Species of bacterium

Gloeomargarita lithophora, a cyanobacterium, is the first described member of the closest known present day relative lineage of all chloroplasts (except for the independently evolved in the amoeboid Paulinella chromatophora). The ancient relative of Gloeomargaritas was engulfed by a eukaryotic host in an endosymbiotic event around 1900-1400 million years ago. The origin of plastids by endosymbiosis signifies the beginning of photosynthesis in eukaryotes, and as such their evolutionary relationship to Gloeomargarita lithophora, as the sister group, is of high importance to the evolutionary history of endosymbiotic organelles and photosynthesis.

== Description ==
Gloeomargarita lithophora was first identified in 2007 from microbialite samples taken from alkaline Lake Alchichica (Mexico). These samples were maintained in a lab aquarium and G. lithophora was isolated from biofilm that occurred within the aquarium. G. lithophora are gram-negative, unicellular rods with oxygenic photoautotrophic metabolism and gliding motility. They contain chlorophyll a and phycocyanin and photosynthetic thylakoids located peripherally. Cells are 1.1 μm wide and 3.9 μm long on average.

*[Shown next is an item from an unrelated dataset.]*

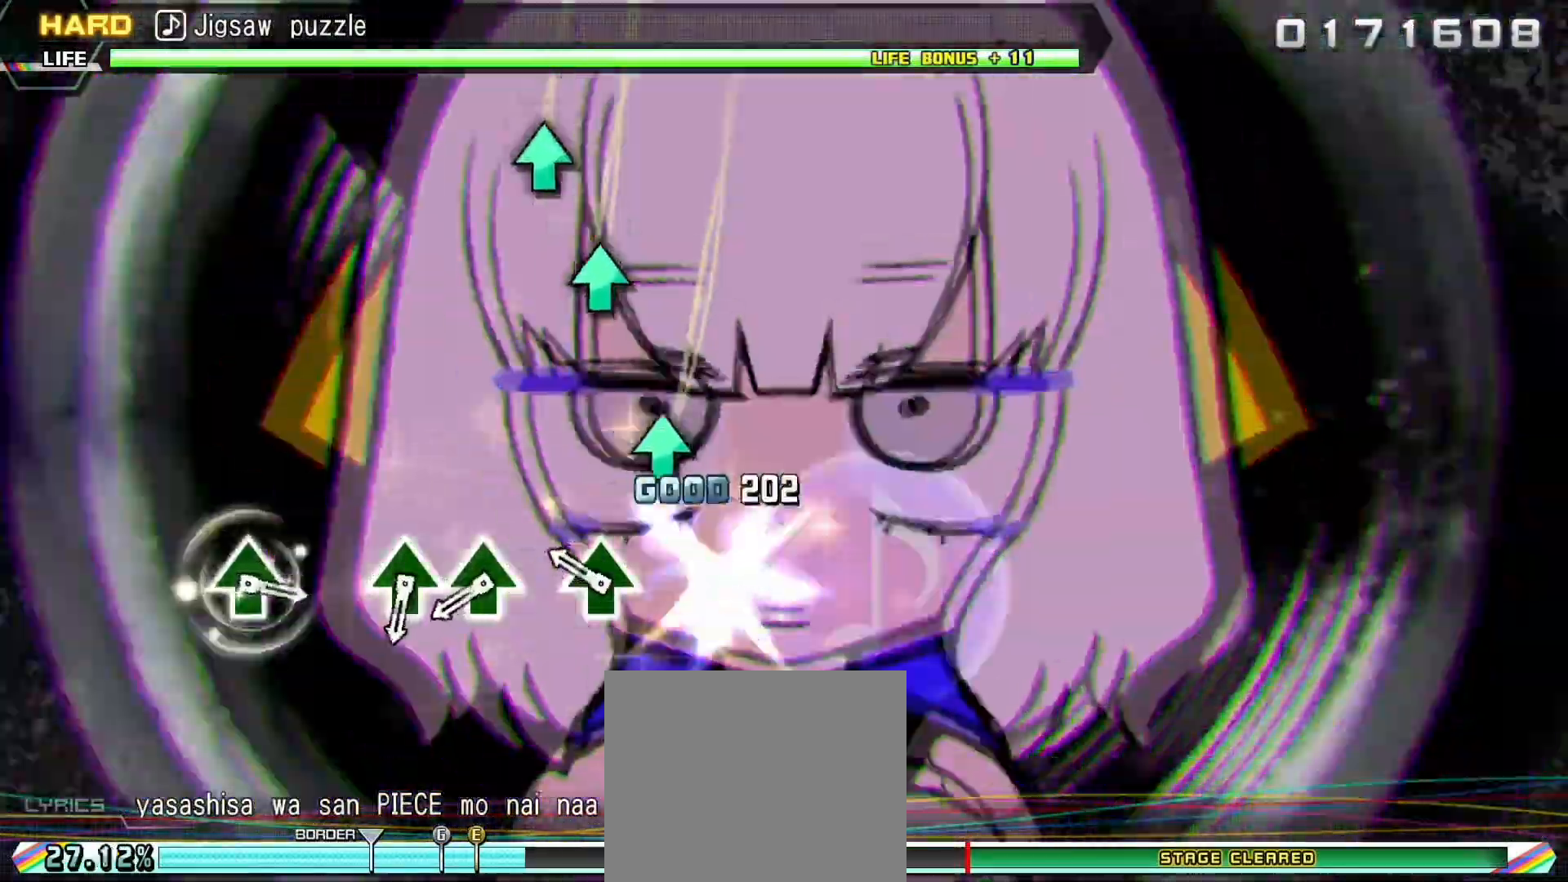
{"buttons": ["L2"], "right_stick": "center", "events": [[33, "TRIANGLE", "up"], [250, "TRIANGLE", "down"], [333, "TRIANGLE", "up"], [400, "TRIANGLE", "down"], [500, "TRIANGLE", "up"]]}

Growth occurred in both liquid and solid BG-11 growth media, as well as in alkaline water. Optimal growth temperature is 25 °C and optimal growth pH is 8–8.5.

== Bioremediation ==
Some evidence suggests that Gloeomargarita lithophora could serve as a biological buffer to treat water contaminated with strontium, barium, or radioactive pollutants such as radium. This could be a useful application of bioremediation.